Whenever the word "Elastic" turns up in a line below, that line should be copied.
-=-=-
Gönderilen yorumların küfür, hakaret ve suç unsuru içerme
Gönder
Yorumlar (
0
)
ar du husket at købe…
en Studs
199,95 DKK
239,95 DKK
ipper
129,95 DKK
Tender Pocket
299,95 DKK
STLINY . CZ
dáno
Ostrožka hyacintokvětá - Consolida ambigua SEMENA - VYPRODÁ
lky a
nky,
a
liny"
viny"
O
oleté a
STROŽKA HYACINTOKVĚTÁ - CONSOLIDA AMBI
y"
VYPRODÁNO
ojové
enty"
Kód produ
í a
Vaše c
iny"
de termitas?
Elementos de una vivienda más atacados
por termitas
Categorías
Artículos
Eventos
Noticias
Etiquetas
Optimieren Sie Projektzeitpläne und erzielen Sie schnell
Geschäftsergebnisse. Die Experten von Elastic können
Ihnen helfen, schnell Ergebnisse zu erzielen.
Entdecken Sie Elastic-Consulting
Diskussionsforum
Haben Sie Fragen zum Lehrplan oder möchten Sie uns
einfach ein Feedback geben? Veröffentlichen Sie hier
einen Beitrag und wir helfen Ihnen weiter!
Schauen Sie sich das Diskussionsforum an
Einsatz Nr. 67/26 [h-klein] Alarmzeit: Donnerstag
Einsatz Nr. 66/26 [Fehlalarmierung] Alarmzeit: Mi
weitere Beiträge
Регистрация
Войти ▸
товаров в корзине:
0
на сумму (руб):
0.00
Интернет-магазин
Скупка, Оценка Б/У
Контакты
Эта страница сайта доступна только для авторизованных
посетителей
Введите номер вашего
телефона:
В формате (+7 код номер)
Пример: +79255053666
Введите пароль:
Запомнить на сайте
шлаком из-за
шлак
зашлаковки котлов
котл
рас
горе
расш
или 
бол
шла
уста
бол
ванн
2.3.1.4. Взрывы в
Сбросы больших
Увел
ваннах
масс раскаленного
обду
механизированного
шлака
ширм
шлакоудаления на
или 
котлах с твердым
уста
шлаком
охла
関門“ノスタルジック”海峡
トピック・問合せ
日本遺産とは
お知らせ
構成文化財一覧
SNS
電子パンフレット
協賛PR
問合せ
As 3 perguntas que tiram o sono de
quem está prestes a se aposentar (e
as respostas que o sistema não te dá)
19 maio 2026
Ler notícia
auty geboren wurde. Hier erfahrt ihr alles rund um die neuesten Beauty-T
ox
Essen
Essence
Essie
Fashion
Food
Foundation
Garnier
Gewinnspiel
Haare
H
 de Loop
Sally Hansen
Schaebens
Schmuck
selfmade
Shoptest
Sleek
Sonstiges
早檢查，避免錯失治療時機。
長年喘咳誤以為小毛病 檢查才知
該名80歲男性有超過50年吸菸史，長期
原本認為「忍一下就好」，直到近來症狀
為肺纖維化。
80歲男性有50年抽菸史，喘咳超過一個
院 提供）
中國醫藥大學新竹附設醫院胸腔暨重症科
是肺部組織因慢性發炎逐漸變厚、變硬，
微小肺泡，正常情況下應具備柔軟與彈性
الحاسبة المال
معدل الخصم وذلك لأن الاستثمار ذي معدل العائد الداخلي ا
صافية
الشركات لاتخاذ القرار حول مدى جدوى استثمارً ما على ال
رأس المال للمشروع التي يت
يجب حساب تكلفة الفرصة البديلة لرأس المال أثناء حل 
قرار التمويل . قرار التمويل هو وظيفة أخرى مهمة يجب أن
-=-=-
Response to the task:
Geschäftsergebnisse. Die Experten von Elastic können
Entdecken Sie Elastic-Consulting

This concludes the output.